| INFORMATION PROVIDED |

::::::

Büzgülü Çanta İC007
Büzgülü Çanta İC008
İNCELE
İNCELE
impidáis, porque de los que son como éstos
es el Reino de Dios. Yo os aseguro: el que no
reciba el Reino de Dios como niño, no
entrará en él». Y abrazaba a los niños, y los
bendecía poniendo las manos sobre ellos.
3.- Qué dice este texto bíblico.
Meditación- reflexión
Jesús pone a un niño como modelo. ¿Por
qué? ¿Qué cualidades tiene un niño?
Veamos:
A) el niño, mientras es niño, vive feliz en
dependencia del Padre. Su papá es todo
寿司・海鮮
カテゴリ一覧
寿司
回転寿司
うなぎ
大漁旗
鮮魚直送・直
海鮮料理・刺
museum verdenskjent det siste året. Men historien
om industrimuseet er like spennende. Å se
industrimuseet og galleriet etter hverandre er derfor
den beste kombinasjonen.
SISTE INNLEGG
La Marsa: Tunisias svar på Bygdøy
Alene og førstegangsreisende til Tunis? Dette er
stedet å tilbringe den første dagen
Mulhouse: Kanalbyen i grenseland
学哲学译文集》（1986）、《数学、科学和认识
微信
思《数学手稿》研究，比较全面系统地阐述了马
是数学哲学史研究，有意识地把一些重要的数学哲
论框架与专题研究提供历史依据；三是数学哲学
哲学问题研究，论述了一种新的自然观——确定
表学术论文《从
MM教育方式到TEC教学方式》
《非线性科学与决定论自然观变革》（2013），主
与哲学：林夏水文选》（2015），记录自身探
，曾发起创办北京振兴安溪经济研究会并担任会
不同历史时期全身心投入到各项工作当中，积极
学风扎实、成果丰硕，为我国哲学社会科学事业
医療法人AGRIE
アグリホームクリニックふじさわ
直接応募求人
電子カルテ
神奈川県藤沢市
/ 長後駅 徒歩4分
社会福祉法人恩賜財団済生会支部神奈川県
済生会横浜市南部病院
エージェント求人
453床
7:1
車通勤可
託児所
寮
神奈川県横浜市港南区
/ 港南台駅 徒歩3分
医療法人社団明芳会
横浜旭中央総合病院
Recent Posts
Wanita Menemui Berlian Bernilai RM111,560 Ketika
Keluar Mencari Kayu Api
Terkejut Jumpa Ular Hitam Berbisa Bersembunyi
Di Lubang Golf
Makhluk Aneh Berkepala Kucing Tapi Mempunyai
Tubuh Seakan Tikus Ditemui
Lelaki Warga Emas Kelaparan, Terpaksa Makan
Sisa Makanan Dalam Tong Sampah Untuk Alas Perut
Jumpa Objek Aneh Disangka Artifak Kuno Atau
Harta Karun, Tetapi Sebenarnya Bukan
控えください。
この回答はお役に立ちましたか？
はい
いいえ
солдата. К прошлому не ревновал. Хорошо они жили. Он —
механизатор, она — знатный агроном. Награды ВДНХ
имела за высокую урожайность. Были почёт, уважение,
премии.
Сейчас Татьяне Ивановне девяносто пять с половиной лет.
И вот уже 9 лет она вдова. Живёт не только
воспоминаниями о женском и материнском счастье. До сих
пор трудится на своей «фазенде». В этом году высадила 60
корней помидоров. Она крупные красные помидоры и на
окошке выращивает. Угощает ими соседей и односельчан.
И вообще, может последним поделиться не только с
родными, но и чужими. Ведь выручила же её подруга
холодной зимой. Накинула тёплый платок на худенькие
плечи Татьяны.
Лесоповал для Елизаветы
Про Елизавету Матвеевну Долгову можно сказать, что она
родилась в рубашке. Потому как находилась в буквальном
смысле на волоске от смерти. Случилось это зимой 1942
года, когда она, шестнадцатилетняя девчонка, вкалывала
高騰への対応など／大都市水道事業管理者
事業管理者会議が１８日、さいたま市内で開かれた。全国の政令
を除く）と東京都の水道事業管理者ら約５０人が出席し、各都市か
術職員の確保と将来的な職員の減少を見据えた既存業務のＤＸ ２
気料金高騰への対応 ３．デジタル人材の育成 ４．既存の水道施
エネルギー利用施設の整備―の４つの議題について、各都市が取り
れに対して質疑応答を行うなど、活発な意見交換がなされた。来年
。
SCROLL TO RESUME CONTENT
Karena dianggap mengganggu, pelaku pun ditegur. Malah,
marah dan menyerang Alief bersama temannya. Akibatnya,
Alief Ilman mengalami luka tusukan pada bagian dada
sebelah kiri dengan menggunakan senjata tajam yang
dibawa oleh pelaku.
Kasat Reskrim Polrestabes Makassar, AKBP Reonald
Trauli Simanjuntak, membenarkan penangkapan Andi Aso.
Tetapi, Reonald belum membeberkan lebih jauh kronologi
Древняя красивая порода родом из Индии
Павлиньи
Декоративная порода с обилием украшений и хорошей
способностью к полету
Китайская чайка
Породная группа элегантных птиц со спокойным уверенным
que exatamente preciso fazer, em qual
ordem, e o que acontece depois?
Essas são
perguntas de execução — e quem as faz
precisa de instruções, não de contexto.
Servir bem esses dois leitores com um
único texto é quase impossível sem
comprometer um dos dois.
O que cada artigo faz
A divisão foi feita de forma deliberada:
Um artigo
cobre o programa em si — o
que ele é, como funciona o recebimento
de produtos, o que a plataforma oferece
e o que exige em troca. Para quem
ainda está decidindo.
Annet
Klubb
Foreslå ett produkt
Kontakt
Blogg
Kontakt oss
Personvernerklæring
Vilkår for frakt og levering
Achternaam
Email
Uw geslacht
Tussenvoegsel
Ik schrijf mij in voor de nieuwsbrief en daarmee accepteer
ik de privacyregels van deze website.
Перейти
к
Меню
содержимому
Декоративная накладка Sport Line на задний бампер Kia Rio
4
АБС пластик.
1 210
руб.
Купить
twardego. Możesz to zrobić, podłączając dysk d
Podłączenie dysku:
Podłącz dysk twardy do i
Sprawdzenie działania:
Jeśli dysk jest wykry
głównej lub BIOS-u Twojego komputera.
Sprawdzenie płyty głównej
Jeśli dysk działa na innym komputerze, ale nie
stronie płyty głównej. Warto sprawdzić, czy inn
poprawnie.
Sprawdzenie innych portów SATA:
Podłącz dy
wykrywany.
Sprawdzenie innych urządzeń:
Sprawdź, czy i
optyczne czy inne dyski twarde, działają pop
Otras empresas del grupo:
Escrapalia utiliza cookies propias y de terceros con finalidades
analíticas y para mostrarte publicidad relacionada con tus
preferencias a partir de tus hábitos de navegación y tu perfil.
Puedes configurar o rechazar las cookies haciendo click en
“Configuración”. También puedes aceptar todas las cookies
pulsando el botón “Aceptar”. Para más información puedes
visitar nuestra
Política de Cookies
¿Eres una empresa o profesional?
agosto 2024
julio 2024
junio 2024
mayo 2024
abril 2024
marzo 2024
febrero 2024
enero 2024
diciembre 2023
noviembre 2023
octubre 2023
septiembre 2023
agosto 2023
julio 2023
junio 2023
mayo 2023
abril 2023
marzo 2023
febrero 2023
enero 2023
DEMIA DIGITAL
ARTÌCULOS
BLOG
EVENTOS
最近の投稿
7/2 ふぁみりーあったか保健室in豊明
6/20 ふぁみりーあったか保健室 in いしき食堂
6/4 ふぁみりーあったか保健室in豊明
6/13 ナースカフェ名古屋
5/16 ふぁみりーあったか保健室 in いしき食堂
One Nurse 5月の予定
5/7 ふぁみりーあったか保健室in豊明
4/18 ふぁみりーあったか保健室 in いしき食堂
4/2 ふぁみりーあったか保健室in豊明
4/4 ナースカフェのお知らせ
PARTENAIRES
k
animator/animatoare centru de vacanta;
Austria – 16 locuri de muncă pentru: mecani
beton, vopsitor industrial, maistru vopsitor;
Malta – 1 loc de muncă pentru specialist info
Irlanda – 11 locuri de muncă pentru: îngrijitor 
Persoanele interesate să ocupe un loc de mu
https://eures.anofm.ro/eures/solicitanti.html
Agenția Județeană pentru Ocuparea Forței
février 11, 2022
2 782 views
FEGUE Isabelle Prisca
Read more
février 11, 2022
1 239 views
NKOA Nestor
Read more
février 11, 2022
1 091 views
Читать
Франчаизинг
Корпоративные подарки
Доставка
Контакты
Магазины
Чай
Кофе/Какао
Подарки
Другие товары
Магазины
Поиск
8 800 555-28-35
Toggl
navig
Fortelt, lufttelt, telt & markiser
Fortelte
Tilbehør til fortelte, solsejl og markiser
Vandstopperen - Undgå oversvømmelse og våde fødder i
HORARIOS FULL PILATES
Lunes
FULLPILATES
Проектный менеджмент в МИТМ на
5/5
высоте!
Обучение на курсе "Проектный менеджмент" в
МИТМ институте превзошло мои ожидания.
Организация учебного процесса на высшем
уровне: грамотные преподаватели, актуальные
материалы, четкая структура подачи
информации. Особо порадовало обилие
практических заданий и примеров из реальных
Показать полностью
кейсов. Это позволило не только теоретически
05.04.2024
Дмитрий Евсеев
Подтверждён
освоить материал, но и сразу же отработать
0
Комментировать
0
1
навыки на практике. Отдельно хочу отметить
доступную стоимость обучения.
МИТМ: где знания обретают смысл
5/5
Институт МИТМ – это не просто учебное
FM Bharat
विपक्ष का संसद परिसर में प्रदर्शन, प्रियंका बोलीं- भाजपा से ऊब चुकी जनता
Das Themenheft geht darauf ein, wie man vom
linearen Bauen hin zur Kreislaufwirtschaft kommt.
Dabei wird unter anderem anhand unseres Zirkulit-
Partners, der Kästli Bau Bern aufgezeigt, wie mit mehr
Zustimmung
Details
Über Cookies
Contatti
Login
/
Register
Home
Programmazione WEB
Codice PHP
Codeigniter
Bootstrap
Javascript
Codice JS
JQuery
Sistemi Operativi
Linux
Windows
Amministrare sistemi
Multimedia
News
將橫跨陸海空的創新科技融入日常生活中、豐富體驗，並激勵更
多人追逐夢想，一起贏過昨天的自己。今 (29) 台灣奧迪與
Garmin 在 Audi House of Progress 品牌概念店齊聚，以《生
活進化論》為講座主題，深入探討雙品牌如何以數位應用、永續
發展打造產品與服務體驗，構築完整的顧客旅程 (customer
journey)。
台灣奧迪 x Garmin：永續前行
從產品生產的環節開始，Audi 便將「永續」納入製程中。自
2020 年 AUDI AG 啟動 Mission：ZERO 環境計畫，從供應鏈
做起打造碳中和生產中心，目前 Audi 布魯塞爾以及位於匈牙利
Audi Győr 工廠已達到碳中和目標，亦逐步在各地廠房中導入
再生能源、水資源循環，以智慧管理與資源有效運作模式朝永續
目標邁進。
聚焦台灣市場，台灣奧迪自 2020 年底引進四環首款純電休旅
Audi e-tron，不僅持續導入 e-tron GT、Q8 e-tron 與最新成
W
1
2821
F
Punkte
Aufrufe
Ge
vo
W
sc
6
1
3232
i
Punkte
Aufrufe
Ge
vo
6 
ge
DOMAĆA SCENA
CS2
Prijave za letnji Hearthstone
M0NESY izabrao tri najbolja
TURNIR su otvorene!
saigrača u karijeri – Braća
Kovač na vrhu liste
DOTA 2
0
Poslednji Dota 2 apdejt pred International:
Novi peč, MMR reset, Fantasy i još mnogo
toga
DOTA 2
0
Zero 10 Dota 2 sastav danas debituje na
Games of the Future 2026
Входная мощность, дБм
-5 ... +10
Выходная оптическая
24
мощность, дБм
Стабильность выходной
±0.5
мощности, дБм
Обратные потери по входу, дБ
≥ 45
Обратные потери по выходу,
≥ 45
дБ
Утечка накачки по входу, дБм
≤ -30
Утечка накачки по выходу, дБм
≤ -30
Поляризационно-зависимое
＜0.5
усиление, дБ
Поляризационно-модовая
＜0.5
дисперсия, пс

::::::

Can you copy out, word for word, every line from the very first one through the line containing "воспоминаниями о женском", with both of those included?

Büzgülü Çanta İC007
Büzgülü Çanta İC008
İNCELE
İNCELE
impidáis, porque de los que son como éstos
es el Reino de Dios. Yo os aseguro: el que no
reciba el Reino de Dios como niño, no
entrará en él». Y abrazaba a los niños, y los
bendecía poniendo las manos sobre ellos.
3.- Qué dice este texto bíblico.
Meditación- reflexión
Jesús pone a un niño como modelo. ¿Por
qué? ¿Qué cualidades tiene un niño?
Veamos:
A) el niño, mientras es niño, vive feliz en
dependencia del Padre. Su papá es todo
寿司・海鮮
カテゴリ一覧
寿司
回転寿司
うなぎ
大漁旗
鮮魚直送・直
海鮮料理・刺
museum verdenskjent det siste året. Men historien
om industrimuseet er like spennende. Å se
industrimuseet og galleriet etter hverandre er derfor
den beste kombinasjonen.
SISTE INNLEGG
La Marsa: Tunisias svar på Bygdøy
Alene og førstegangsreisende til Tunis? Dette er
stedet å tilbringe den første dagen
Mulhouse: Kanalbyen i grenseland
学哲学译文集》（1986）、《数学、科学和认识
微信
思《数学手稿》研究，比较全面系统地阐述了马
是数学哲学史研究，有意识地把一些重要的数学哲
论框架与专题研究提供历史依据；三是数学哲学
哲学问题研究，论述了一种新的自然观——确定
表学术论文《从
MM教育方式到TEC教学方式》
《非线性科学与决定论自然观变革》（2013），主
与哲学：林夏水文选》（2015），记录自身探
，曾发起创办北京振兴安溪经济研究会并担任会
不同历史时期全身心投入到各项工作当中，积极
学风扎实、成果丰硕，为我国哲学社会科学事业
医療法人AGRIE
アグリホームクリニックふじさわ
直接応募求人
電子カルテ
神奈川県藤沢市
/ 長後駅 徒歩4分
社会福祉法人恩賜財団済生会支部神奈川県
済生会横浜市南部病院
エージェント求人
453床
7:1
車通勤可
託児所
寮
神奈川県横浜市港南区
/ 港南台駅 徒歩3分
医療法人社団明芳会
横浜旭中央総合病院
Recent Posts
Wanita Menemui Berlian Bernilai RM111,560 Ketika
Keluar Mencari Kayu Api
Terkejut Jumpa Ular Hitam Berbisa Bersembunyi
Di Lubang Golf
Makhluk Aneh Berkepala Kucing Tapi Mempunyai
Tubuh Seakan Tikus Ditemui
Lelaki Warga Emas Kelaparan, Terpaksa Makan
Sisa Makanan Dalam Tong Sampah Untuk Alas Perut
Jumpa Objek Aneh Disangka Artifak Kuno Atau
Harta Karun, Tetapi Sebenarnya Bukan
控えください。
この回答はお役に立ちましたか？
はい
いいえ
солдата. К прошлому не ревновал. Хорошо они жили. Он —
механизатор, она — знатный агроном. Награды ВДНХ
имела за высокую урожайность. Были почёт, уважение,
премии.
Сейчас Татьяне Ивановне девяносто пять с половиной лет.
И вот уже 9 лет она вдова. Живёт не только
воспоминаниями о женском и материнском счастье. До сих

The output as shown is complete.